The William and Jane Knapp Chair in Energy and the Environment Esther Takeuchi, PhD, is currently directing a U.S. Department of Energy $10 million Energy Frontier Research award, leading the research on alternative, environmentally friendly battery systems with powerful energy and lifespan capabilities.

Dr. Takeuchi is recognized for developing the battery technology that implanted cardiac defibrillators employ today. During his presidency, former President Barack Obama bestowed her with highest honor possible for technological achievement in the United States — the National Medal of Technology and Innovation.

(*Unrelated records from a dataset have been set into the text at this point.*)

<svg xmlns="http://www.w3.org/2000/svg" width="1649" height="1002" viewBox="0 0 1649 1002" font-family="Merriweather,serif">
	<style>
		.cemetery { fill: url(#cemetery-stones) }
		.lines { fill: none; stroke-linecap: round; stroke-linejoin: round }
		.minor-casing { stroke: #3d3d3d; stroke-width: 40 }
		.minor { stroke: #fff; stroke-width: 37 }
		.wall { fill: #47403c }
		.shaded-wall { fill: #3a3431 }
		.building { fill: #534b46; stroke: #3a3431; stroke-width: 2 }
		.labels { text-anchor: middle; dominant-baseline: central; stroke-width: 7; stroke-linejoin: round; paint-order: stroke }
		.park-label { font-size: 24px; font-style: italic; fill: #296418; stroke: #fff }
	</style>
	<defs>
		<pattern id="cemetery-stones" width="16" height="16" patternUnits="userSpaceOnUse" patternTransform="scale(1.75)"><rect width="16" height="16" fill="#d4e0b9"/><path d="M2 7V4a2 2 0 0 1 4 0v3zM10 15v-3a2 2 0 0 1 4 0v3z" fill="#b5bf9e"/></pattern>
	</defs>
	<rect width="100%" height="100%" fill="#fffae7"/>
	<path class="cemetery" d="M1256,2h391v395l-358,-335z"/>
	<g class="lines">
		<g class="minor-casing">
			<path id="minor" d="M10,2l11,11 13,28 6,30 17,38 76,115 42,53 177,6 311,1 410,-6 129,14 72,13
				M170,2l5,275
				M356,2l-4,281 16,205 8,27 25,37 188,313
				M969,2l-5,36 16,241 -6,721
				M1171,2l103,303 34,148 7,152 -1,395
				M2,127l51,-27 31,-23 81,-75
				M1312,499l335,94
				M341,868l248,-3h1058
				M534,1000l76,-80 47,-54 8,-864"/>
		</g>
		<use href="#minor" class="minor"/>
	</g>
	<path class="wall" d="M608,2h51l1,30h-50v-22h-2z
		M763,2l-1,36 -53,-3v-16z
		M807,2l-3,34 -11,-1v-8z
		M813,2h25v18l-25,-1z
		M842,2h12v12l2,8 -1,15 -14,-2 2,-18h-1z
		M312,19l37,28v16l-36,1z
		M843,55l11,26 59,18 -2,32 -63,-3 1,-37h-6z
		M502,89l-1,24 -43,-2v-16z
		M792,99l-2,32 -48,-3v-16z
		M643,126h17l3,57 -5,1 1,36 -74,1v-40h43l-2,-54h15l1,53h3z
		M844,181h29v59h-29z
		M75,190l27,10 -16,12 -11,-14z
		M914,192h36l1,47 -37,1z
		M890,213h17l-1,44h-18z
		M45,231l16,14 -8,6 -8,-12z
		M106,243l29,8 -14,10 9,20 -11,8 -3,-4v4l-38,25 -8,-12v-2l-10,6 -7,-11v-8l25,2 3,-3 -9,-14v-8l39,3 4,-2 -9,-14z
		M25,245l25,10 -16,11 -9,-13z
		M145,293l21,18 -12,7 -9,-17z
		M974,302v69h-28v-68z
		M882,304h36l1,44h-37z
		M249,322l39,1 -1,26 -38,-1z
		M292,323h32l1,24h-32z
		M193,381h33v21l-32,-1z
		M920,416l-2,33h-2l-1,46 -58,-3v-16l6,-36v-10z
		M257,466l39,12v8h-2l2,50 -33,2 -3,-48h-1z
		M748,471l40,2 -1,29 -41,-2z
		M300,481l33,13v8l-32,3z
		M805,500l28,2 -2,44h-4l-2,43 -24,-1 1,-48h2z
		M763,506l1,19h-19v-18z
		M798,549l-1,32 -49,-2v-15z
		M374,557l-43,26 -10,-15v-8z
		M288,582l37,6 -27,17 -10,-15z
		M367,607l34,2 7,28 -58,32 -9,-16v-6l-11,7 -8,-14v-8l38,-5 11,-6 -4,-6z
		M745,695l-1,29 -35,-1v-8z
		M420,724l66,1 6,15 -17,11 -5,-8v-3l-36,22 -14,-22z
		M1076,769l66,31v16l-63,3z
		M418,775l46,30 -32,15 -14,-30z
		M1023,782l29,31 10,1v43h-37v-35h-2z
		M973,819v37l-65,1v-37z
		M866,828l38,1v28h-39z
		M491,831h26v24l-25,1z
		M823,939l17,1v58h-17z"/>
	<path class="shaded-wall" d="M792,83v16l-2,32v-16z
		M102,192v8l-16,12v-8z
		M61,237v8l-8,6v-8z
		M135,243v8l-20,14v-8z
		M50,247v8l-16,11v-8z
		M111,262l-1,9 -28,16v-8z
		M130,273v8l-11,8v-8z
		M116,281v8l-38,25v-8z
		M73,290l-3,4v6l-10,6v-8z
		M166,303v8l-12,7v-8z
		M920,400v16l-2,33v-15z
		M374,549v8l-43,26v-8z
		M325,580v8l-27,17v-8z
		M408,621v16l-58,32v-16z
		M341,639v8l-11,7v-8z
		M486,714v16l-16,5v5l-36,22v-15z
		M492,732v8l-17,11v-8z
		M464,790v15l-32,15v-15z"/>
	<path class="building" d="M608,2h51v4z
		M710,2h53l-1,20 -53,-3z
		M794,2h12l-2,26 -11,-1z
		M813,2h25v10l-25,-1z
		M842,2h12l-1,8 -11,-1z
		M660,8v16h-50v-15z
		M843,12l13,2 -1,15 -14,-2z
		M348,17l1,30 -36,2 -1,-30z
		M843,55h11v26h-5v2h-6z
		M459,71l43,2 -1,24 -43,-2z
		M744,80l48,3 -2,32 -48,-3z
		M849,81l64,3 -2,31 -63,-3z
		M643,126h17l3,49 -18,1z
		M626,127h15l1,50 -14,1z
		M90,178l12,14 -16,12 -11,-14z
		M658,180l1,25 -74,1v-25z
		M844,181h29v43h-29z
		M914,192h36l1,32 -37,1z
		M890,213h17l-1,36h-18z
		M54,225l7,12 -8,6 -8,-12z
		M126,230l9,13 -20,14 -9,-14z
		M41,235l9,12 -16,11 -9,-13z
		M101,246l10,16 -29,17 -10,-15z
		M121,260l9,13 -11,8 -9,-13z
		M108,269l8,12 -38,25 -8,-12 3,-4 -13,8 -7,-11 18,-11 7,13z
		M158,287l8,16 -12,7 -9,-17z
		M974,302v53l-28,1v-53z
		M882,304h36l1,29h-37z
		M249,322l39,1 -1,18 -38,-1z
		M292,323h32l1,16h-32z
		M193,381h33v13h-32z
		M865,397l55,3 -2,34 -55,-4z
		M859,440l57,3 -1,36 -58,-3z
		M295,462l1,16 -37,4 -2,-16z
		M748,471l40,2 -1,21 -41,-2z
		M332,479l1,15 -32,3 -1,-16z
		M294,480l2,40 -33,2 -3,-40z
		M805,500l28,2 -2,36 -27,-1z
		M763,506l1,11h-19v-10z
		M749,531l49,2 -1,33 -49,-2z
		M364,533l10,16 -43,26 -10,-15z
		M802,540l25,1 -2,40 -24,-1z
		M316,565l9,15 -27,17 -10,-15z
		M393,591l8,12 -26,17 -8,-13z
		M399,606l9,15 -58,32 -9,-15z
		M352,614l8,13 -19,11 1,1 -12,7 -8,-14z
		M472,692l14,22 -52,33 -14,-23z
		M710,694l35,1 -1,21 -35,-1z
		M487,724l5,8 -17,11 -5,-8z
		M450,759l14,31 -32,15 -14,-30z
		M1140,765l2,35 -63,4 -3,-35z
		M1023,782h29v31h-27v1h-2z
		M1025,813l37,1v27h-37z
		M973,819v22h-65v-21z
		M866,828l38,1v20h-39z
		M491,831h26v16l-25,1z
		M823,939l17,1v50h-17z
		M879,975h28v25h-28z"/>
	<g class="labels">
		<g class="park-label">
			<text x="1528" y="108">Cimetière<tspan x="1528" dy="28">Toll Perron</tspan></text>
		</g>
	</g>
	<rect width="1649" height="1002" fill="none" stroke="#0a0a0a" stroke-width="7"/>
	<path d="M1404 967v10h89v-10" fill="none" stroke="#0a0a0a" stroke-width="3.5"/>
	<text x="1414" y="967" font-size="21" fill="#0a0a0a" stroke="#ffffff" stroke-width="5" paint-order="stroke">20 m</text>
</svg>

The generosity of the Knapp family has impacted areas all across Stony Brook’s campus, including the arts, nursing research, alumni programming and tick-borne disease research, as well as the University’s first endowed chair in pharmacological sciences, among others. Most significant has been the Knapp’s transformative investments in children’s health, by way of an extraordinary gift in June 2016 to help build a new best-in-class children’s hospital that will transform clinical care, pediatric medical education and research at Stony Brook Children’s Hospital.

Addressing the standing-room-only audience, William Knapp revealed his family’s motivation for their philanthropy to Stony Brook.

“We have family members who would not be alive today were it not for the world-class medical care available at Stony Brook University Hospital. And we give here so the wider community can share the peace of mind that comes with having this tremendous facility here. I do not want to think about what this hospital and university would be like without philanthropic support.”

 Stony Brook Children’s Pediatric Physician Researchers Named Endowed Chairs

From left, Kenneth Kaushansky, MD, Senior Vice President, Health Sciences, and Dean, Stony Brook University School of Medicine; William Knapp ’78 and Jane Knapp ’78; Margaret M. McGovern, MD, PhD, Knapp Chair in Pediatrics; Esther S. Takeuchi, PhD, William and Jane Knapp Chair in Energy and the Environment; Christopher S. Muratore, MD, Knapp Swezey Chair in Pediatric Surgery; Michele Knapp and David Knapp; Danielle Knapp-SanGiovanni and Jesse SanGiovanni; and Samuel L. Stanley Jr., MD, Stony Brook University President.